地方公務員が株式投資で稼ぐことに法律上の制限はありません。
地方公務員にも副業制限がありますが、株式投資は資産運用・利殖の手段であるとされ、制限の対象ではありません。
だからといって、地方公務員は株式投資のそれほど向いているわけでもありません。


地方公務員は株式投資に向いていない

活きた株式情報が少ない

地方公務員は、仕事の中で株式投資に役立つ情報と接する機会が圧倒的に少ないです。

地方の時代、といわれて久しいのですが、ほとんどの施策は、国が決定したものをそのまま地方自治体が実施しています。
市区町村では現場と補助金ばかりに関心が向いていて、他の自治体と比較する余裕すらありません。
都道府県では補助金の体系で仕事をしていて、国と市区町村の担当者とのやり取りに忙殺されています。

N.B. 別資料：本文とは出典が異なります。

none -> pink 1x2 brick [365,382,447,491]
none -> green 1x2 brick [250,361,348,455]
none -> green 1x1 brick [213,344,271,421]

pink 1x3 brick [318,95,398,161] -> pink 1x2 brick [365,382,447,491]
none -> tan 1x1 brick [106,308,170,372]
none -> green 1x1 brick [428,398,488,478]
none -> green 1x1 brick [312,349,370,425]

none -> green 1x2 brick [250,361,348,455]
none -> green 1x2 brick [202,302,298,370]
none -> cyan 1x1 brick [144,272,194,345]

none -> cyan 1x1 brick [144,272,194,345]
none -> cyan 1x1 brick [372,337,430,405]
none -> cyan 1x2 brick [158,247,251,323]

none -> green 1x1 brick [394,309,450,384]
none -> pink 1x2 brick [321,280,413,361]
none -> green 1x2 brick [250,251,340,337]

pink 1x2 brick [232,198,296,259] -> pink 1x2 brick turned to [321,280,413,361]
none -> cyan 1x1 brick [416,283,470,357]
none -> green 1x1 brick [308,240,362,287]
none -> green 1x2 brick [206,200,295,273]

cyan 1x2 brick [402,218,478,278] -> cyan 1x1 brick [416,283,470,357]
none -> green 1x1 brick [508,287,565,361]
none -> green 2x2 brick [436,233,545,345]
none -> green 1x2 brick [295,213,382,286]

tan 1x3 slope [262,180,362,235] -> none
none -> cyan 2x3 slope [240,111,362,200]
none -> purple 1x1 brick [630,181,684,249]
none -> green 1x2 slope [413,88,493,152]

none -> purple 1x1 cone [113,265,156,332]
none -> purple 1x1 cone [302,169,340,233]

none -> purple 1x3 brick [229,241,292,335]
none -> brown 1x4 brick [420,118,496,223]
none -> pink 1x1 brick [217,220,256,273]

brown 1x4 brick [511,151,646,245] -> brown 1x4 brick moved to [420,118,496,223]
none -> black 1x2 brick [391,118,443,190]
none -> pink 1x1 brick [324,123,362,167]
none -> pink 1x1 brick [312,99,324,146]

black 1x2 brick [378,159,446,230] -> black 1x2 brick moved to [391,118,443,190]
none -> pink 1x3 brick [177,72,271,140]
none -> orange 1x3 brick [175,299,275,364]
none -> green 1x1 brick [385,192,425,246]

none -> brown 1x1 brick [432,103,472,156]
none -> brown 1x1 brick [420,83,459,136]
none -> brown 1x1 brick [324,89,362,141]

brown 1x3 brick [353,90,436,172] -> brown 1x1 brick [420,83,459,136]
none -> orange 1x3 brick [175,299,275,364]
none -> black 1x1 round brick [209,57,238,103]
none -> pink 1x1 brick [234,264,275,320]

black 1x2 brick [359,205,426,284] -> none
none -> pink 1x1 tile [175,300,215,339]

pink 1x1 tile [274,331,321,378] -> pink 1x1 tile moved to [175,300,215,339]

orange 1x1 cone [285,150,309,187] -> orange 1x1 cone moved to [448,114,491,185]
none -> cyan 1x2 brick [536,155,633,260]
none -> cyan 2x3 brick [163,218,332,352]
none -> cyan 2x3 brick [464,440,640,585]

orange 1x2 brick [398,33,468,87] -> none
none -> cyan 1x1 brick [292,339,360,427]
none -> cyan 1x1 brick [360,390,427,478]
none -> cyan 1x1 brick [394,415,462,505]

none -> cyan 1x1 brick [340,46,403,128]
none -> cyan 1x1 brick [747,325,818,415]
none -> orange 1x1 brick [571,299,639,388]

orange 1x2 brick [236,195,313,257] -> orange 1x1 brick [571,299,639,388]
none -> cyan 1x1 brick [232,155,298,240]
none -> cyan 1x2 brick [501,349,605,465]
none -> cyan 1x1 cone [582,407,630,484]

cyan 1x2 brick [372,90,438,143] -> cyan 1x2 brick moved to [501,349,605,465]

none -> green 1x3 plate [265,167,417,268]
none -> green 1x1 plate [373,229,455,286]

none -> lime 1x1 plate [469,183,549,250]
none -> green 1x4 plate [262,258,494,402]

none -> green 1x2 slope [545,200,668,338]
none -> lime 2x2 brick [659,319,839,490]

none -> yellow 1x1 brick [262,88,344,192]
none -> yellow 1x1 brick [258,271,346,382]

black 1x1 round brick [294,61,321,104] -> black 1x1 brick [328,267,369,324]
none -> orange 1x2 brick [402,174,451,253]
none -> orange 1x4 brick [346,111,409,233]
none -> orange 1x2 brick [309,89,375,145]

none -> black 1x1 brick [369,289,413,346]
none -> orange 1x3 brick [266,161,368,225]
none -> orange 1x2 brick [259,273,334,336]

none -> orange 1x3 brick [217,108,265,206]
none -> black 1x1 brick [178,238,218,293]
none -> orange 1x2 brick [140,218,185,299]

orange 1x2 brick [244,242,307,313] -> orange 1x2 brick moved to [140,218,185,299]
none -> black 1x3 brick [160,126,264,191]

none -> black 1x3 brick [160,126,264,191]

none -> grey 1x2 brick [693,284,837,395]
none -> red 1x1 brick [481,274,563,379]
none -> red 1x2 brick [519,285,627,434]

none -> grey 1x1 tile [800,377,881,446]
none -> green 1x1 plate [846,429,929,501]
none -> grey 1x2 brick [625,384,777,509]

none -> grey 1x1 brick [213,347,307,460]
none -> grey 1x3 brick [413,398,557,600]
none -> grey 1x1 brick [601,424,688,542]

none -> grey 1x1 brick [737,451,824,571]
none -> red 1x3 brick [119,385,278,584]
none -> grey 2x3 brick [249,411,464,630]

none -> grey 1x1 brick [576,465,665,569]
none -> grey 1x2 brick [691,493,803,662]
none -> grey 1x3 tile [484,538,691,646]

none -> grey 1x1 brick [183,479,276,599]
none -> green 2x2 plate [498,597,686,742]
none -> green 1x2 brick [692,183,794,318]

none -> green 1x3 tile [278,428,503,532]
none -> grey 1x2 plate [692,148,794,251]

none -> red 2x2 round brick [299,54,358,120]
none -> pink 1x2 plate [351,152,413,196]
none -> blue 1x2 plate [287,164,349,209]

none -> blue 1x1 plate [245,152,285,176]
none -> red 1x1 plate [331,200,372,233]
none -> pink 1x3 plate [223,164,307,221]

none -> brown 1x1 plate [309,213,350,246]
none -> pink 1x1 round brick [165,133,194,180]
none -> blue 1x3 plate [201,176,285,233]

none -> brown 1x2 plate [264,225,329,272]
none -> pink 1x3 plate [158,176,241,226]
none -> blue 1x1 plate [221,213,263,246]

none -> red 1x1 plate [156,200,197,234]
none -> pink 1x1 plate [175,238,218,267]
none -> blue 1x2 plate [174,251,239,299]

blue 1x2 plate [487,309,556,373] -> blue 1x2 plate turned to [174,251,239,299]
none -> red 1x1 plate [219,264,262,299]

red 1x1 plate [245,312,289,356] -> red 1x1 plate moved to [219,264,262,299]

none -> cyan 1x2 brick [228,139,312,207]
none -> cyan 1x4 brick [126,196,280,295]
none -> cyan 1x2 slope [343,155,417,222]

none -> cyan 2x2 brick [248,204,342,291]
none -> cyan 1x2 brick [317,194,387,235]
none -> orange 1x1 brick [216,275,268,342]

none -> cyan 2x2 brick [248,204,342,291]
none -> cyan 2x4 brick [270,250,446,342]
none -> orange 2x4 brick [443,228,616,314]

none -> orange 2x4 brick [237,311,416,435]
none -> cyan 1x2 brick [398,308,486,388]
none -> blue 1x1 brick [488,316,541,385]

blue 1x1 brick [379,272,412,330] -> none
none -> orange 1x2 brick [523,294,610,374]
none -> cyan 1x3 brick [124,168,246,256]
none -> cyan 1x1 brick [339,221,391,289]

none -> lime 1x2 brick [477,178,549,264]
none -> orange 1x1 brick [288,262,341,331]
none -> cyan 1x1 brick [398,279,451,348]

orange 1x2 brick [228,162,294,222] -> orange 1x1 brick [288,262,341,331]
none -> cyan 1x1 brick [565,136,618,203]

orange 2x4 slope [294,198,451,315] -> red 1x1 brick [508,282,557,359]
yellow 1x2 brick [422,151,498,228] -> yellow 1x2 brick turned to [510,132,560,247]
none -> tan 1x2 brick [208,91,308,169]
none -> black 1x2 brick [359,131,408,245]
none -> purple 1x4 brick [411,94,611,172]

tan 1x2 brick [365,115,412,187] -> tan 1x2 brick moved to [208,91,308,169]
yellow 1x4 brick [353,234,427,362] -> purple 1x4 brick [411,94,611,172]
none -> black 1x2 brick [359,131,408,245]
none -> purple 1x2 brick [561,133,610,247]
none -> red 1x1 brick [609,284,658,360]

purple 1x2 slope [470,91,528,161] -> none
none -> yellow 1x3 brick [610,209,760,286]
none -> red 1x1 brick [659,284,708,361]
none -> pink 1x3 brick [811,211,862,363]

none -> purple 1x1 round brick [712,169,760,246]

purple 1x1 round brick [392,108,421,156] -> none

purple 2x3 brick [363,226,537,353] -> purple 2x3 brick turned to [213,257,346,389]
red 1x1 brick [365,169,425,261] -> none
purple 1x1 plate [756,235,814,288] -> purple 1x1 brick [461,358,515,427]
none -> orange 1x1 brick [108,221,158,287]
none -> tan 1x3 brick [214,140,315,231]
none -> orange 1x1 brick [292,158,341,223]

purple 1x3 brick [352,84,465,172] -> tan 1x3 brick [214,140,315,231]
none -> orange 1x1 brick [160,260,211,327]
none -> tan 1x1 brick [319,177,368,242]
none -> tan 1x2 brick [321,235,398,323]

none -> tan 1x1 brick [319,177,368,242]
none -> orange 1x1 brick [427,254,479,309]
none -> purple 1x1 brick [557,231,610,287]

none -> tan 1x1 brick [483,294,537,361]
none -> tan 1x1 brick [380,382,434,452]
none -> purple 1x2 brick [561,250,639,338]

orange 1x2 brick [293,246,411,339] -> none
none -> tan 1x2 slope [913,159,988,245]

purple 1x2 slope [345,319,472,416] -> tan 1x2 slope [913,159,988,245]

結局仕事の中で国家規模の経済を検討することはほとんどありません。

また、大企業でも中枢ではなく実施部門、本社ではなく地方支社、大企業よりも地域に密着した中小企業と接する機会が多くなります。
人事情報や地域の情報には詳しくなりますが、やはり日本全体を見渡した情報は入りにくくなります。

株式投資に必要な情報を集めようとすると、仕事とは別に努力をしなければなりません。

株式投資に向けられる時間が少ない

しかし、地方公務員は株式投資に充てられる時間が制限されています。

地方公務員の服務上の義務として職務専念義務があり、これに抵触する株式取引は懲戒処分の対象となります。
実際、これまで株式投資が原因で懲戒処分になっているのは、勤務中に繰り返し株式の取引を行った職務専念義務違反の事例です。

勤務時間外の行動でも、勤務に支障をきたすほど注意力がなくなると、職務専念義務に違反になります。
睡眠時間を削っての情報収集のせいで勤務に支障が出てしまうような場合も職務専念義務違反にあたります。

地方公務員が仕事で株式情報に触れることは少ないので、別に勉強しなければなりません。
しかし、その時間の確保が難題です。

地方公務員の勤務時間は世間で言われるほど短くはありません。
毎月100時間を超える超過勤務をしている職員も珍しい存在ではありません。

昇進試験がある自治体も多く、若手職員は職務命令で受験することになります。
しかもそれが上司の成績になりますから、勉強しないわけにもいきません。

さらに、いまだに飲み会参加が仕事の一部になっている部署もあり、どんどん時間が奪われていきます。

そんな中で仕事と別に株式投資の勉強をするのは過酷です。

株式投資と勤務との両立が難しい

それに、当然のことですが、勤務中の株式取引は絶対にダメです。
勤務中の株式取引は職務専念義務違反であり、懲戒処分の対象です。

株式取引は、現物市場の売買立会時間である9時から11時30分まで(午前立会)と12時30分から15時まで(午後立会)が中心となりますが、これは多くの公務員の勤務時間と重なっています。

勤務中に値動きを確認しつつ注文を出すことは明確な職務専念義務違反です。
出張等の移動中であろうと、トイレに行ったついでであろうと、職務に影響を与える行為になりますから、勤務中の株式取引はしてはいけません。

勤務中の株式取引が原因となって懲戒処分となった事例も実際に起こっています。

地方公務員がわずかに有利な点

地方公務員が株式投資で有利なことは、IQが高めなことくらいです。
公務員試験という特殊な選抜方式があるため、公務員はIQが高めな人が多くなっています。
そのおかげで公務員は学習能力が高めで、少ない情報でも効率的に学習できる人が多いのです。

ただ、情報と時間が圧倒的に不足しているので、有利になるとまではいきません

地方公務員は株式投資より不動産投資では

地方公務員の環境は株式投資に向いてはいません。
情報も時間も不足しているハンデを負いつつ、プロのトレーダーたちと渡り合わなければならないのです。

地方公務員はむしろ不動産投資の方が向いています。

地域の事情に詳しく、地域に人的なネットワークがあり、地域での個人的な信用があり、与信枠が大きく資金調達能力がある。
これらは不動産投資に有利な条件です。

向いていないことで足掻くより、向いていることでがんばったほうが賢明ではないでしょうか。